By way of wise counsel for us, the power of patience and kind words to overcome stiff, firm opposition is expressed in the Proverbs: “By patience a commander is induced, and a mild tongue itself can break a bone.”—Prov. 25:15.
PROPHETIC
At the institution of the Passover, Jehovah commanded that the lamb (or goat) be roasted whole and “you must not break a bone in it.” (Ex. 12:46) This was fulfilled in Jesus Christ, “the Lamb of God,” who is the antitypical passover sacrifice. (John 1:29; 1 Cor. 5:7) Jesus died on the torture stake. The soldiers came around to break the legs of those who were impaled that day, as was the custom in order to hasten death. They broke the legs of the two evildoers. However, they found that Jesus had already died, so they did not break his legs, but one jabbed his side with a spear.—John 19:31-36; Ps. 34:20.
Jehovah gave Ezekiel, in Babylon, a vision in which he likened Israel to dry bones lying in a valley plain. In the vision, as Ezekiel prophesied to the bones, they miraculously came together and flesh came upon them. Then he prophesied to the wind and it brought breath into their bodies so that they stood up as a great army. Jehovah explained the vision as applying to Israel who, swallowed up in Babylonish captivity, were as people whose hope had perished. (Ezek. 37:1-11) Similarly, Jeremiah likened the king of Assyria, who took the ten-tribe kingdom into captivity, and Nebuchadnezzar king of Babylon, who carried away Judah, to lions devouring His people and gnawing on their bones. (Jer. 50:17) God had permitted this because of Israel’s apostasy. But Jehovah was going to remember them and put into them his spirit, which would revive and revitalize them, and bring them back to be settled in Palestine.—Ezek. 37:12-14.
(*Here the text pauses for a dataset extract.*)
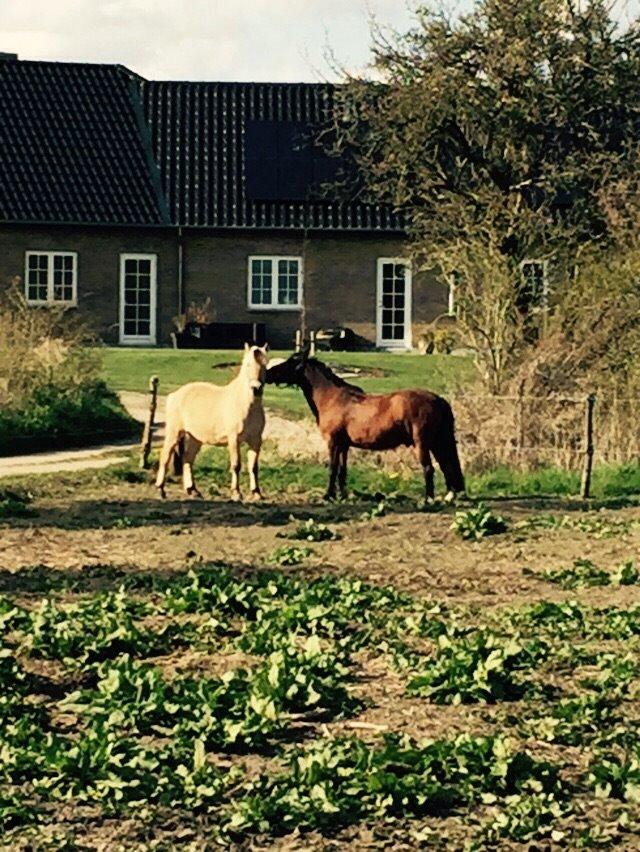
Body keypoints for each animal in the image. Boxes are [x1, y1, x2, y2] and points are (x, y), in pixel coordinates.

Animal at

After Jehovah’s destruction of Gog and his hordes who come up in attack against Jehovah’s people, there will be continual employment for seven months in marking the places of the bones of Gog’s crowd and burying them in order to cleanse the surface of the earth from all uncleanness and defilement.—Ezek. 39:14-16.
Jehovah figuratively describes the rich blessings he will bring to his people when he wipes out death, saying that he will make for them a banquet of “well-oiled dishes filled with marrow.”—Isa. 25:6.